--- START ---
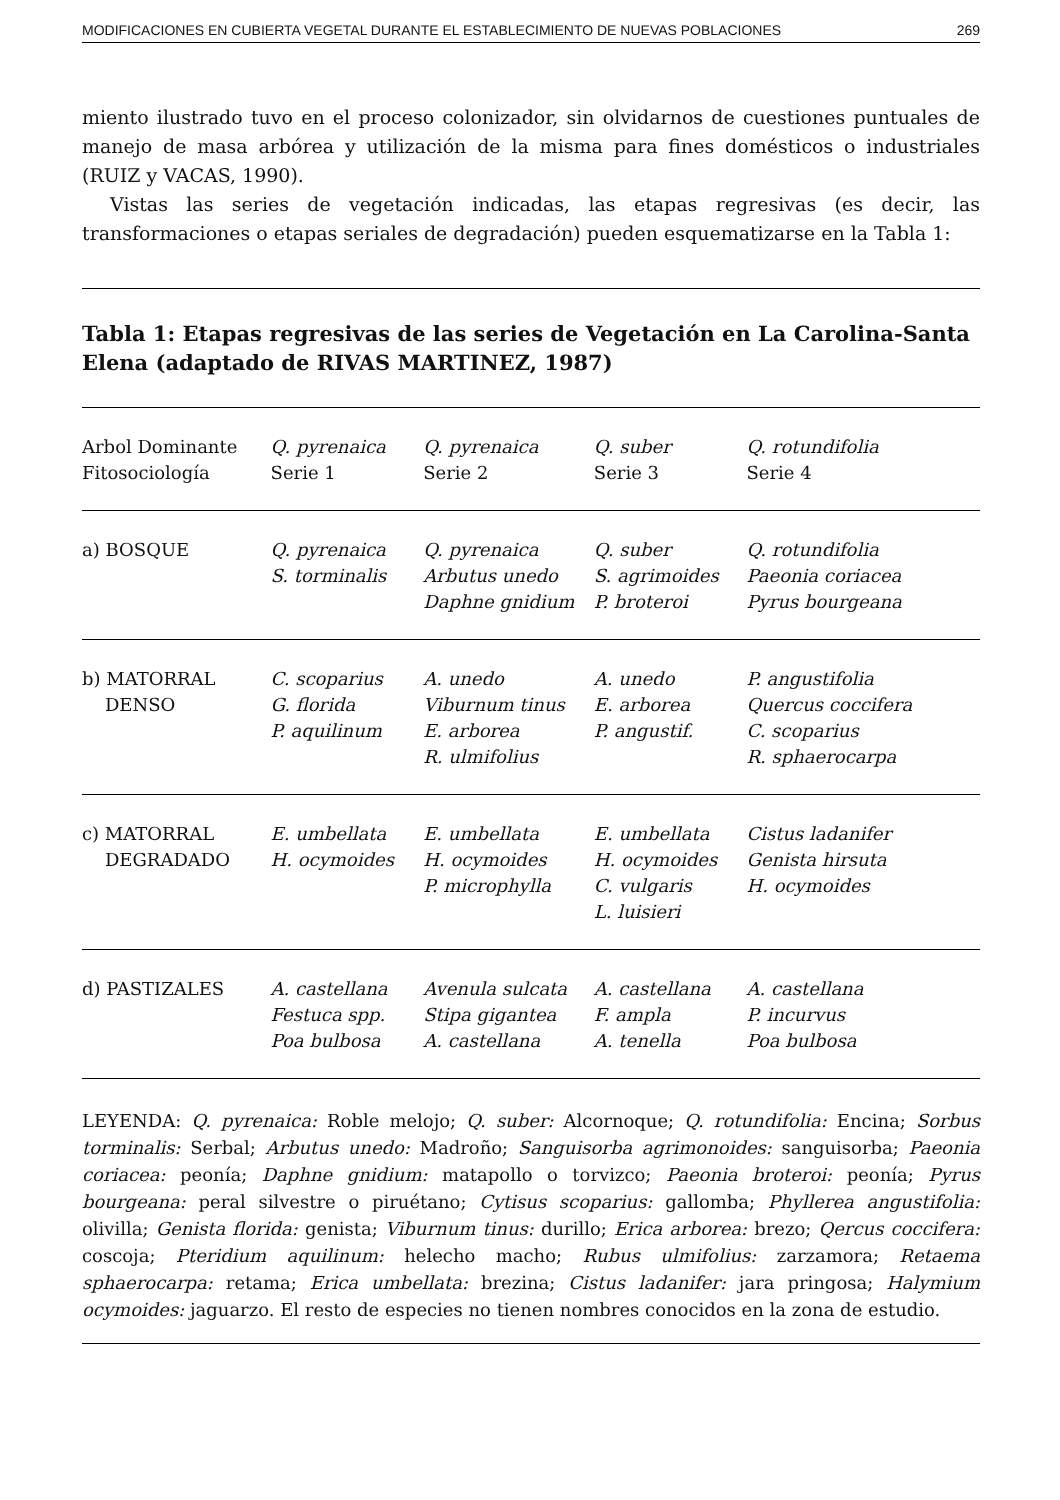MODIFICACIONES EN CUBIERTA VEGETAL DURANTE EL ESTABLECIMIENTO DE NUEVAS POBLACIONES 269
miento ilustrado tuvo en el proceso colonizador, sin olvidarnos de cuestiones puntuales de manejo de masa arbórea y utilización de la misma para fines domésticos o industriales (RUIZ y VACAS, 1990).
Vistas las series de vegetación indicadas, las etapas regresivas (es decir, las transformaciones o etapas seriales de degradación) pueden esquematizarse en la Tabla 1:
Tabla 1: Etapas regresivas de las series de Vegetación en La Carolina-Santa Elena (adaptado de RIVAS MARTINEZ, 1987)
| Arbol Dominante Fitosociología | Q. pyrenaica Serie 1 | Q. pyrenaica Serie 2 | Q. suber Serie 3 | Q. rotundifolia Serie 4 |
| a) BOSQUE | Q. pyrenaica S. torminalis | Q. pyrenaica Arbutus unedo Daphne gnidium | Q. suber S. agrimoides P. broteroi | Q. rotundifolia Paeonia coriacea Pyrus bourgeana |
| b) MATORRAL DENSO | C. scoparius G. florida P. aquilinum | A. unedo Viburnum tinus E. arborea R. ulmifolius | A. unedo E. arborea P. angustif. | P. angustifolia Quercus coccifera C. scoparius R. sphaerocarpa |
| c) MATORRAL DEGRADADO | E. umbellata H. ocymoides | E. umbellata H. ocymoides P. microphylla | E. umbellata H. ocymoides C. vulgaris L. luisieri | Cistus ladanifer Genista hirsuta H. ocymoides |
| d) PASTIZALES | A. castellana Festuca spp. Poa bulbosa | Avenula sulcata Stipa gigantea A. castellana | A. castellana F. ampla A. tenella | A. castellana P. incurvus Poa bulbosa |
LEYENDA: Q. pyrenaica: Roble melojo; Q. suber: Alcornoque; Q. rotundifolia: Encina; Sorbus torminalis: Serbal; Arbutus unedo: Madroño; Sanguisorba agrimonoides: sanguisorba; Paeonia coriacea: peonía; Daphne gnidium: matapollo o torvizco; Paeonia broteroi: peonía; Pyrus bourgeana: peral silvestre o piruétano; Cytisus scoparius: gallomba; Phyllerea angustifolia: olivilla; Genista florida: genista; Viburnum tinus: durillo; Erica arborea: brezo; Qercus coccifera: coscoja; Pteridium aquilinum: helecho macho; Rubus ulmifolius: zarzamora; Retaema sphaerocarpa: retama; Erica umbellata: brezina; Cistus ladanifer: jara pringosa; Halymium ocymoides: jaguarzo. El resto de especies no tienen nombres conocidos en la zona de estudio.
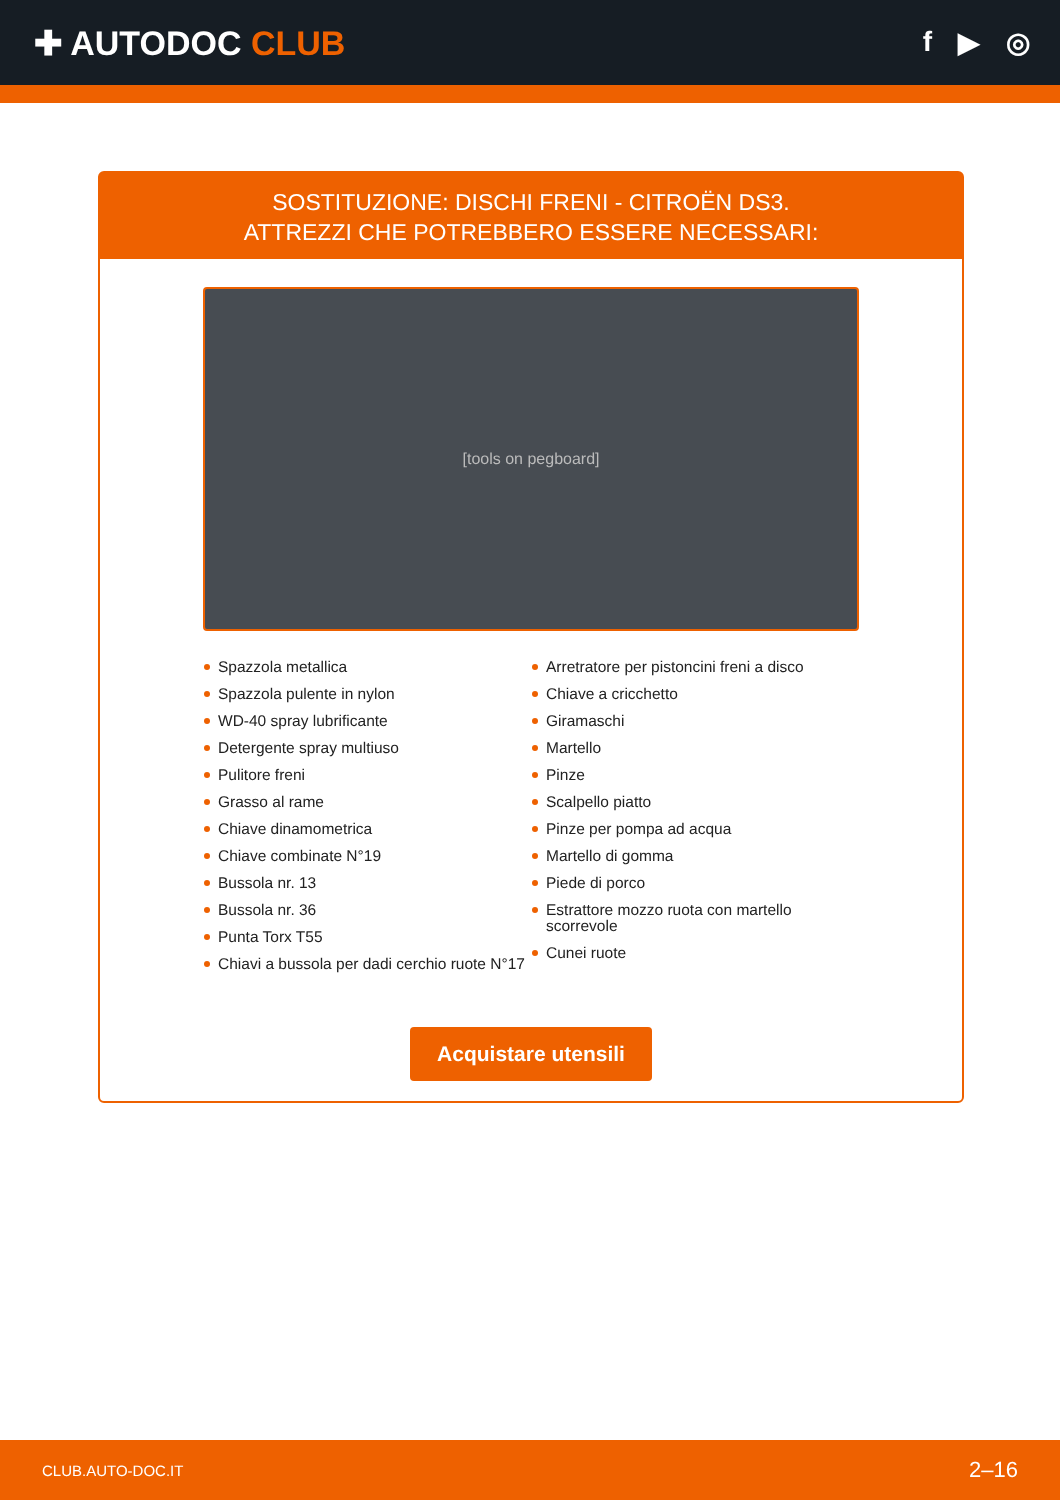✚ AUTODOC CLUB
f ▶ ◎
SOSTITUZIONE: DISCHI FRENI - CITROËN DS3.
ATTREZZI CHE POTREBBERO ESSERE NECESSARI:
[tools on pegboard]
Spazzola metallica
Spazzola pulente in nylon
WD-40 spray lubrificante
Detergente spray multiuso
Pulitore freni
Grasso al rame
Chiave dinamometrica
Chiave combinate N°19
Bussola nr. 13
Bussola nr. 36
Punta Torx T55
Chiavi a bussola per dadi cerchio ruote N°17
Arretratore per pistoncini freni a disco
Chiave a cricchetto
Giramaschi
Martello
Pinze
Scalpello piatto
Pinze per pompa ad acqua
Martello di gomma
Piede di porco
Estrattore mozzo ruota con martello scorrevole
Cunei ruote
Acquistare utensili
CLUB.AUTO-DOC.IT 2–16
--- END ---
Task objective: In the entries above, how many lines include the word "florida"? Give only that number.

Answer for the task: 2